Die Preise in der Innenstadt ziehen an. Der Chef des Wohnungsunternehmens GSW gibt sich dennoch gelassen: "Wir haben keine Wohnungsnot in Berlin".

Wohnen in den Szenekiezen ist zum Luxus geworden: im Prinzip kein Leerstand mehr, Quadratmeterpreise von mehr als 10 Euro, Neubau nur im oberen Preissegment. "Es wird immer schwieriger, in Mitte zu wohnen", bilanzierte der Vorstand des Wohnungsunternehmens GSW, Thomas Zinnöcker, am Donnerstag den aktuellen WohnmarktReport aus seinem Haus. Für den Bericht ließ das Unternehmen gemeinsam mit dem Dienstleister CB Richard Ellis fast 275.000 Miet- und 147.000 Kaufangebote aus den Jahren 2009 und 2010 aus.

Im Durchschnitt stiegen die Mieten berlinweit um 4,5 Prozent auf 6,11 Euro pro Quadratmeter, was aber wenig aussagt, da sie sich stark ausdifferenzieren. Am Rand wird es billiger, im Zentrum teurer: Wer eine Wohnung in Mitte neu anmieten möchte, muss 13,7 Prozent mehr auf den Tisch legen, durchschnittlich 6,25 Euro pro Quadratmeter. Unter den Linden und am Hackeschen Markt sind es 11 Euro und mehr. Das ist mehr als doppelt so viel wie etwa in einzelnen Postleitzahl-Gebieten von Spandau und Hellersdorf, wo bisweilen 4,25 Euro pro Quadratmeter für eine neu anzumietende Wohnung verlangt werden.

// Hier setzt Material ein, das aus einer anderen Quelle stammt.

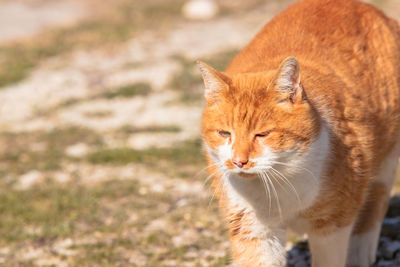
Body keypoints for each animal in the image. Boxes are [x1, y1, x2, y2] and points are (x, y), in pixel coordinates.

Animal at [197, 0, 400, 267]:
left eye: (263, 134)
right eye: (224, 133)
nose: (239, 161)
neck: (276, 182)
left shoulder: (332, 226)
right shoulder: (253, 228)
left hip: (386, 158)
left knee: (376, 199)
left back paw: (360, 251)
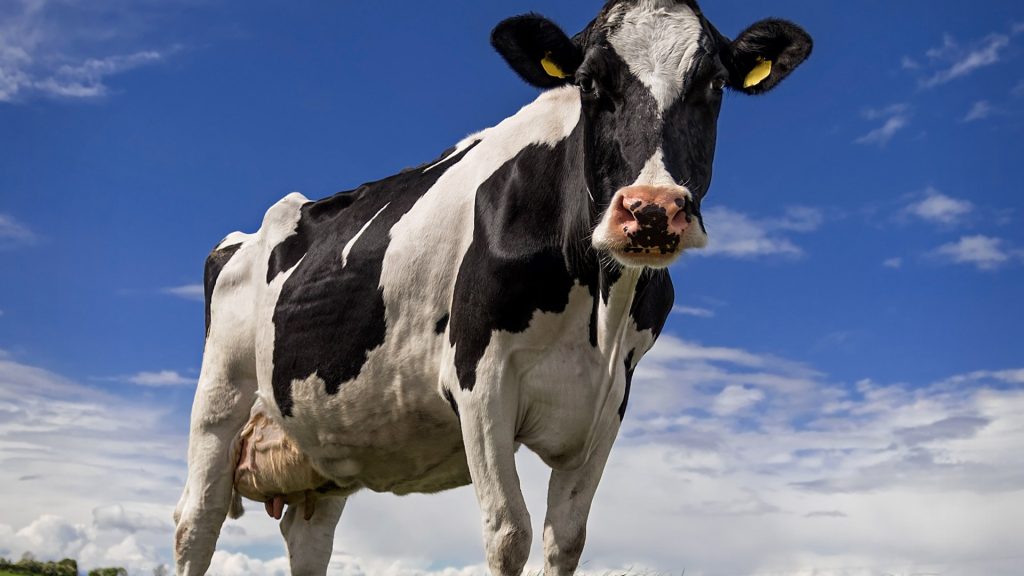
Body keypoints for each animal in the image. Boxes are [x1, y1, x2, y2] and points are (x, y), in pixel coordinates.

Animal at [173, 1, 812, 574]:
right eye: (588, 83)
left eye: (715, 85)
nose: (651, 211)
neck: (599, 307)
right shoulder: (480, 379)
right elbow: (509, 533)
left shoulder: (609, 400)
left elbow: (565, 540)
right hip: (220, 399)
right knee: (195, 524)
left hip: (325, 447)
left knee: (308, 540)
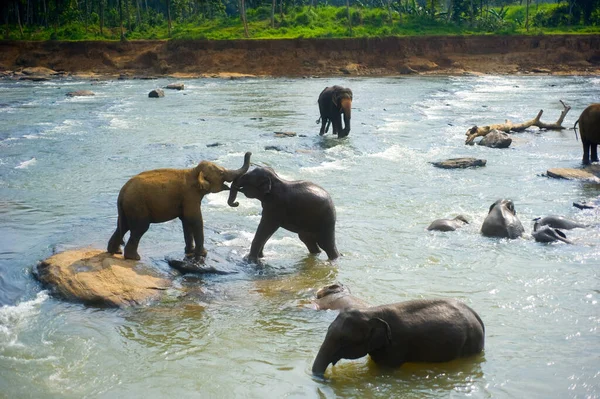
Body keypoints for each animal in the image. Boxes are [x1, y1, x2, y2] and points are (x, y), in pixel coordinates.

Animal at [312, 298, 486, 376]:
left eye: (343, 341)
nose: (324, 378)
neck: (372, 312)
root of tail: (477, 317)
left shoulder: (395, 346)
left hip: (471, 343)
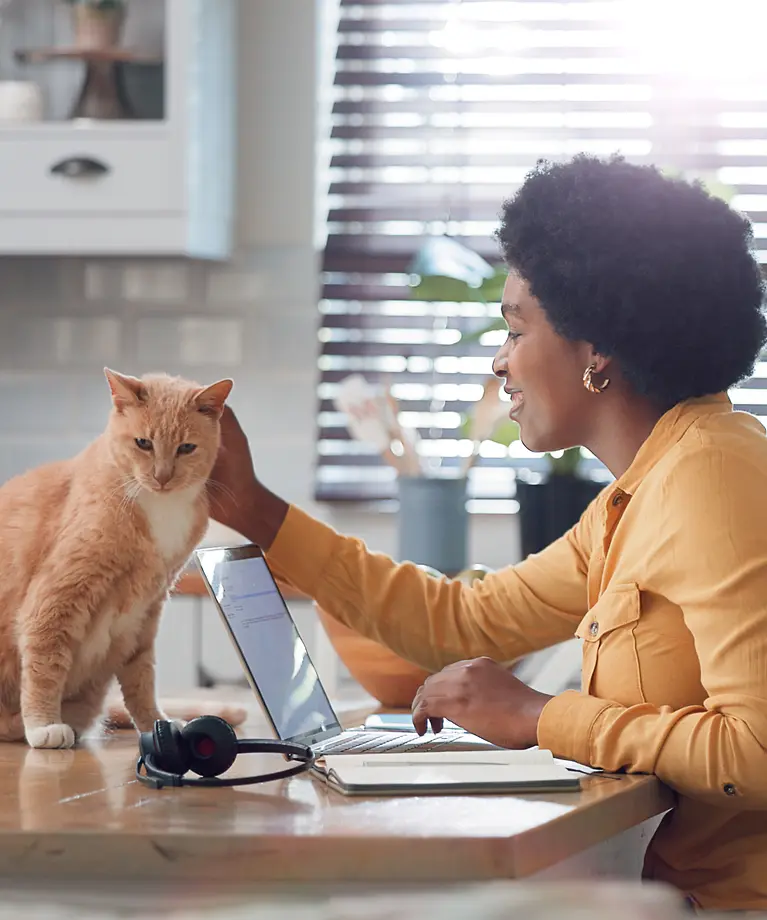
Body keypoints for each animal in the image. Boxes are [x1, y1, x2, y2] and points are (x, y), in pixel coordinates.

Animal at [0, 366, 234, 748]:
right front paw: (43, 725)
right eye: (144, 443)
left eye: (186, 448)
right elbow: (44, 662)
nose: (162, 477)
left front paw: (156, 723)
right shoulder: (59, 594)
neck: (158, 505)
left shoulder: (147, 610)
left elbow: (141, 679)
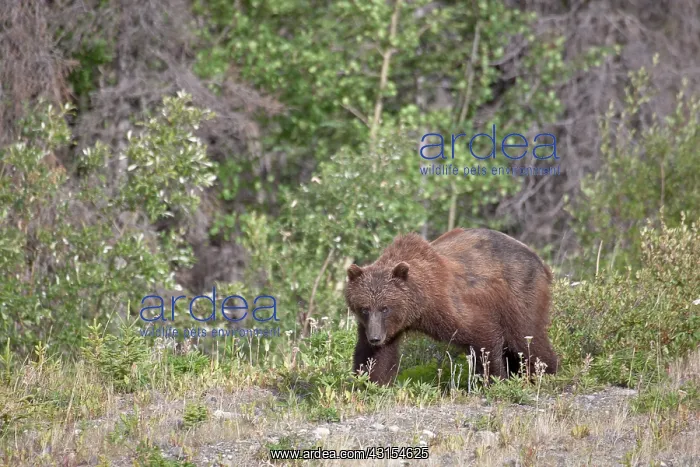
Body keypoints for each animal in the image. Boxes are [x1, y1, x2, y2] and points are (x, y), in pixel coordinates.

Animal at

Aus den Zahlen lässt sich gut ablesen, wohin sich die Szene entwickelt: Am Maybachufer im zunehmend beliebten "Kreuzkölln" etwa stiegen die Mieten um 16,2 Prozent seit 2009. Eigentümer bieten Wohnungen für bis zu 10,16 Euro Kaltmiete pro Quadratmeter an. Mit 2,8 Prozent liegt die Leerstandsquote deutlich unter dem Landesdurchschnitt, den die GSW ermittelt hat (3,3 Prozent).

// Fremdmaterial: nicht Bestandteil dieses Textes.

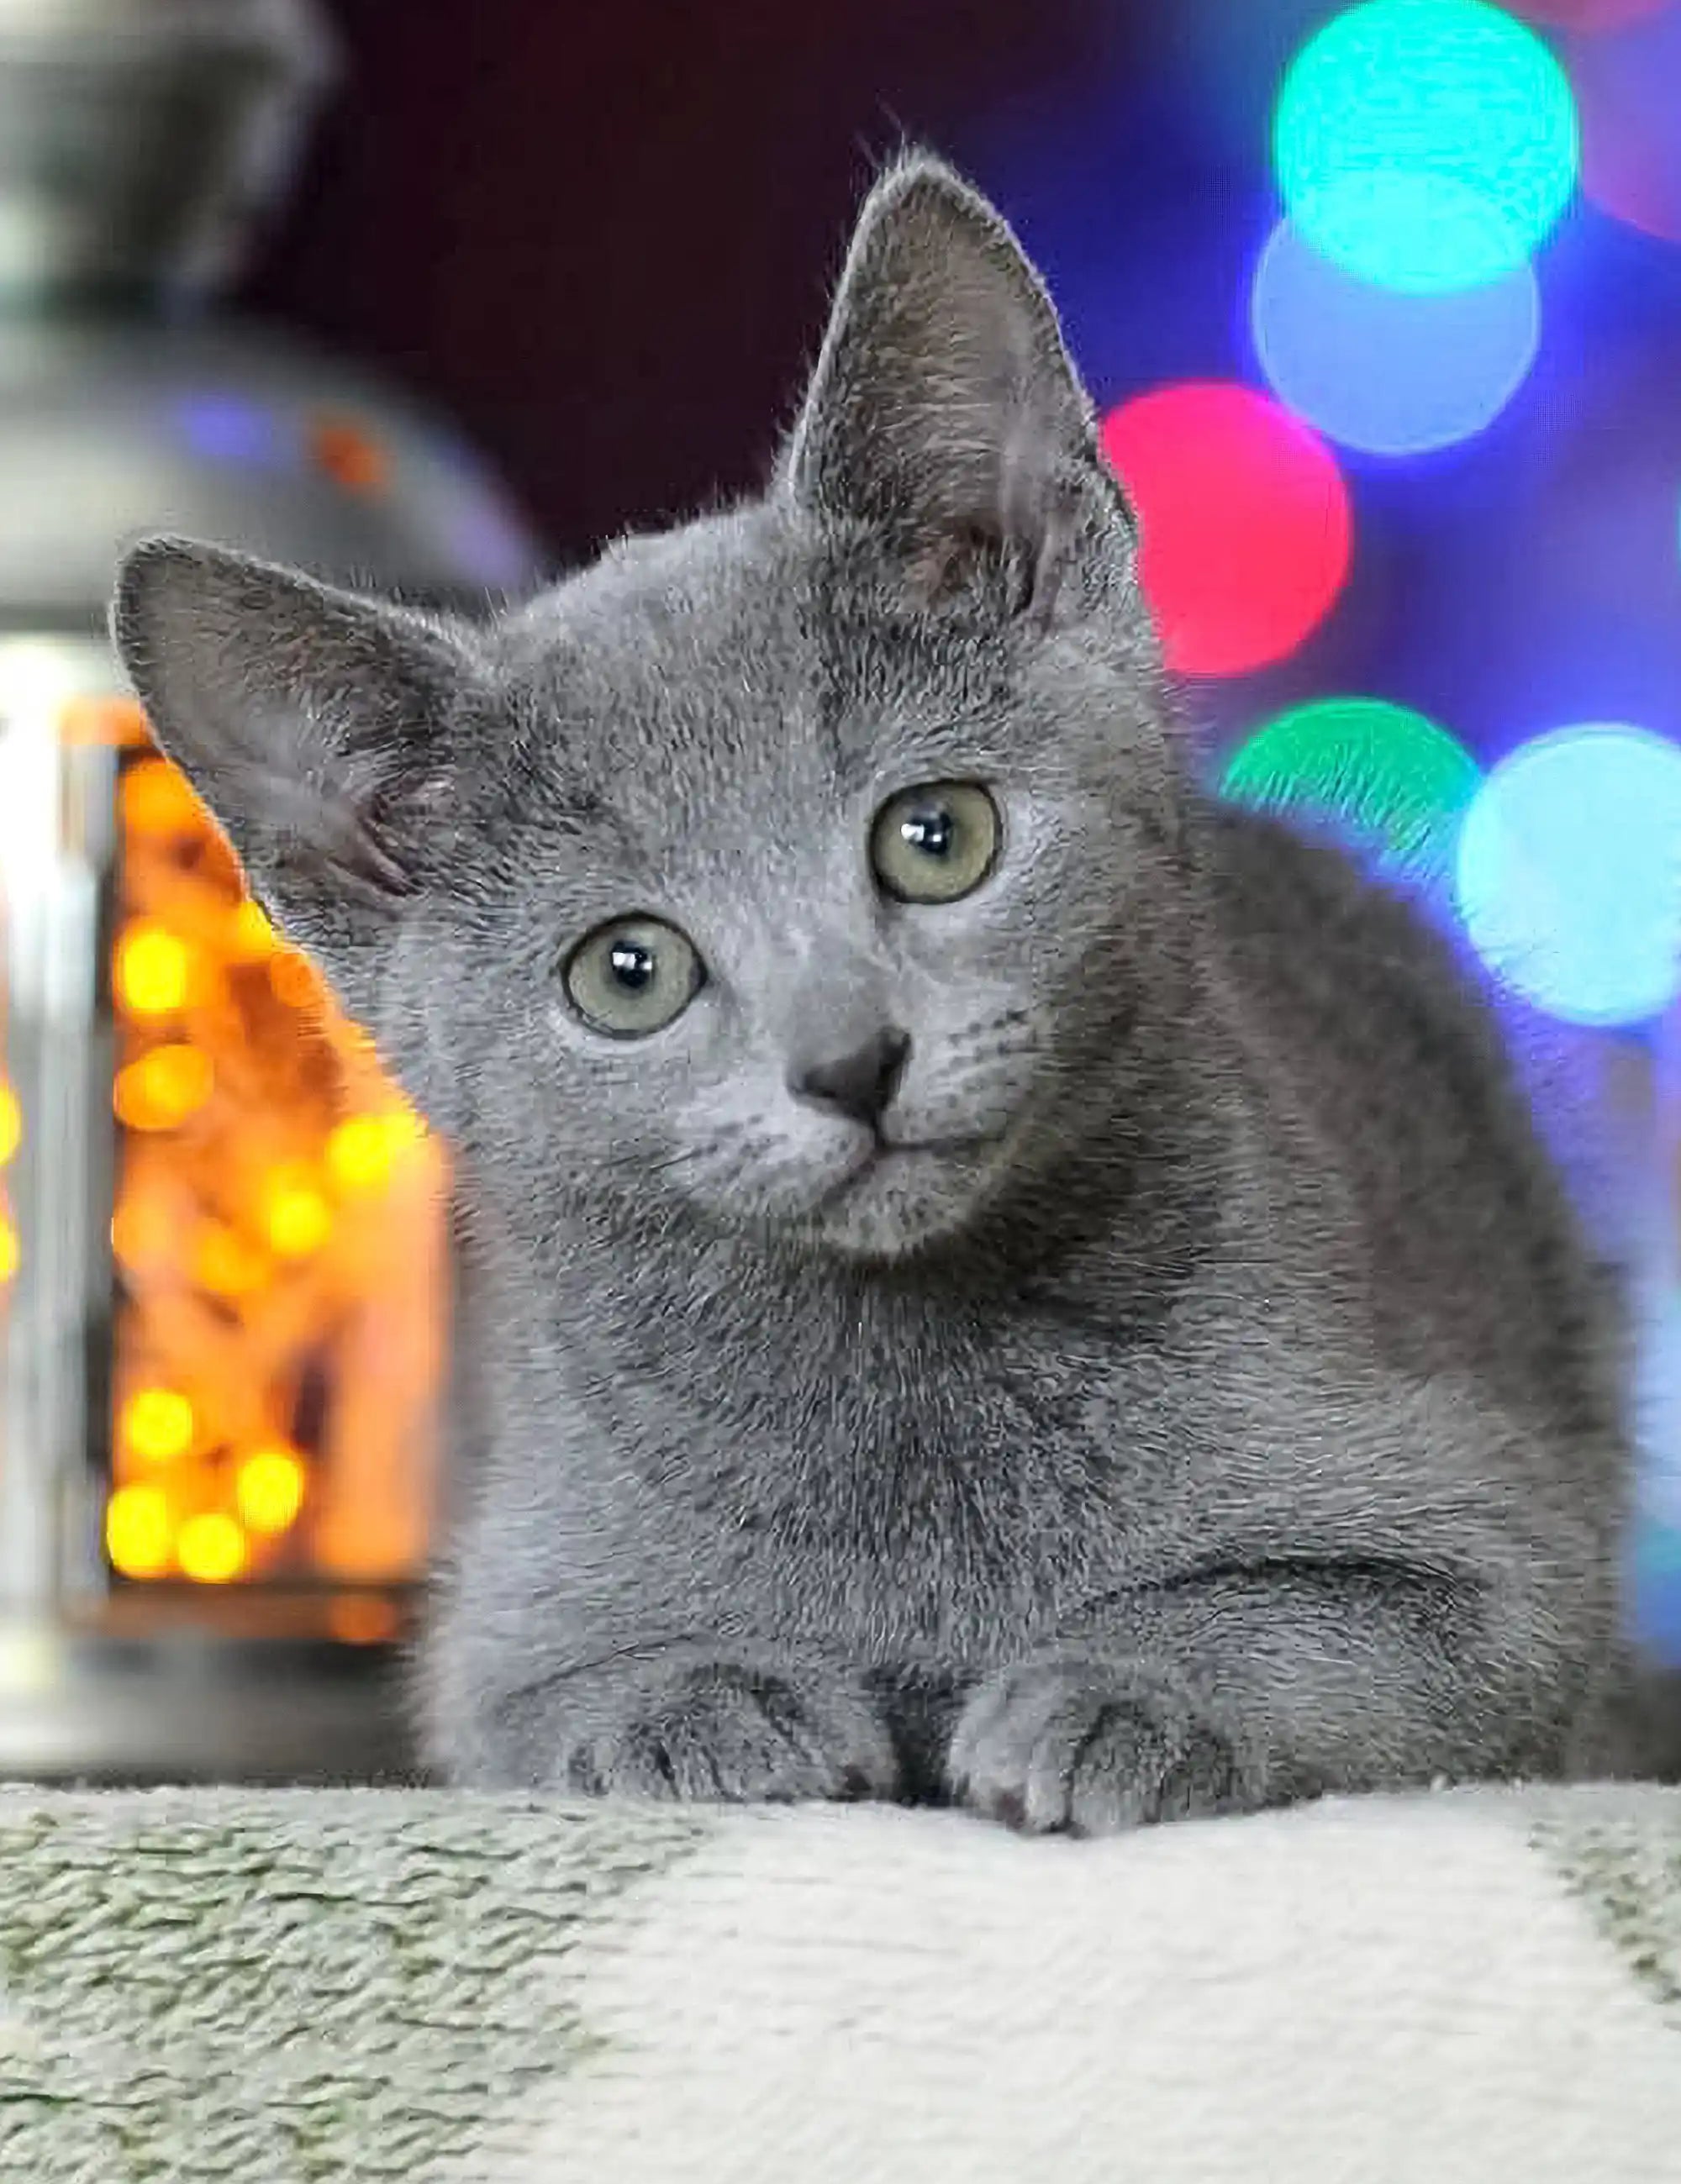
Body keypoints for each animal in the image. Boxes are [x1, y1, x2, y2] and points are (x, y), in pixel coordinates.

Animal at [108, 154, 1624, 1825]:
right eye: (627, 972)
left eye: (936, 836)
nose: (850, 1060)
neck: (913, 1383)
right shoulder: (504, 1633)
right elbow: (562, 1692)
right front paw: (710, 1713)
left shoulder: (1503, 1555)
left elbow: (1312, 1620)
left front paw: (1113, 1696)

Von einer brisanten Situation wollte Zinnöcker gleichwohl nichts wissen. "Wir haben keine Wohnungsnot in Berlin", so der GSW-Chef. "Die, die sich mehr leisten können, zahlen auch mehr." Es sei nicht so, dass die sozial Schwächeren die höhere Last trügen. Vielmehr sei die Ausdifferenzierung des Marktes - also je nach Gebiet stark abweichende Miethöhen - ein "gesundes Signal". Die GSW mit ihren knapp 49.000 Berliner Wohnungen plant nach einem gescheiterten Versuch im vergangenen Jahr erneut den Börsengang; ein Portfolio in einem "attraktiven Markt" ist durchaus im Sinn des Unternehmens.

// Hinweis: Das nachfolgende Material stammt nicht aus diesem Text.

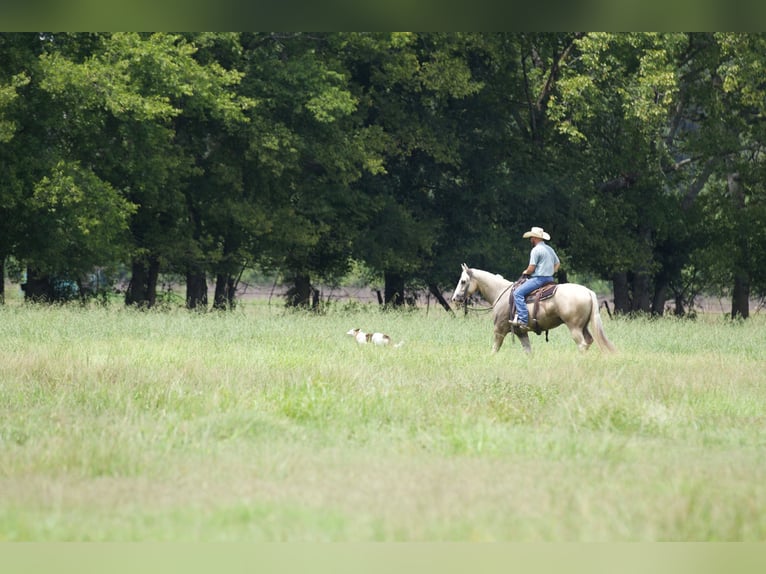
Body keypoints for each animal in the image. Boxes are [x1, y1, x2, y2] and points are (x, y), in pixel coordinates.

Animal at [450, 266, 616, 356]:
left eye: (463, 281)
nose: (454, 298)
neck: (500, 293)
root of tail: (588, 291)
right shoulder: (521, 332)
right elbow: (528, 351)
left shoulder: (499, 330)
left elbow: (494, 349)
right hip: (584, 326)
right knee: (588, 341)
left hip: (574, 327)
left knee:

Die Kaufpreise zogen entsprechend den Mieten an. "Wenn ausländische Investoren nach Deutschland gehen, dann zu 80 Prozent nach Berlin", so Michael Schlatterer von CB Richard Ellis. Luxus sei besonders gefragt. Hinter dem Anstieg stehen nach Ansicht der Firmen der anhaltende Zuzug nach Berlin, der Reiz einzelner Kieze und der fehlende Neubau. Nach wie vor werde in Berlin nämlich kaum etwas neu errichtet - bei den zu erzielenden Mietpreisen lohne sich das nicht, sagte Schlatterer. Erst ab 10 Euro kalt werde es für Investoren interessant - damit kommen nur die angesagten Kieze infrage, in denen Bauland aber knapp ist und die Bodenpreise entsprechend hoch liegen.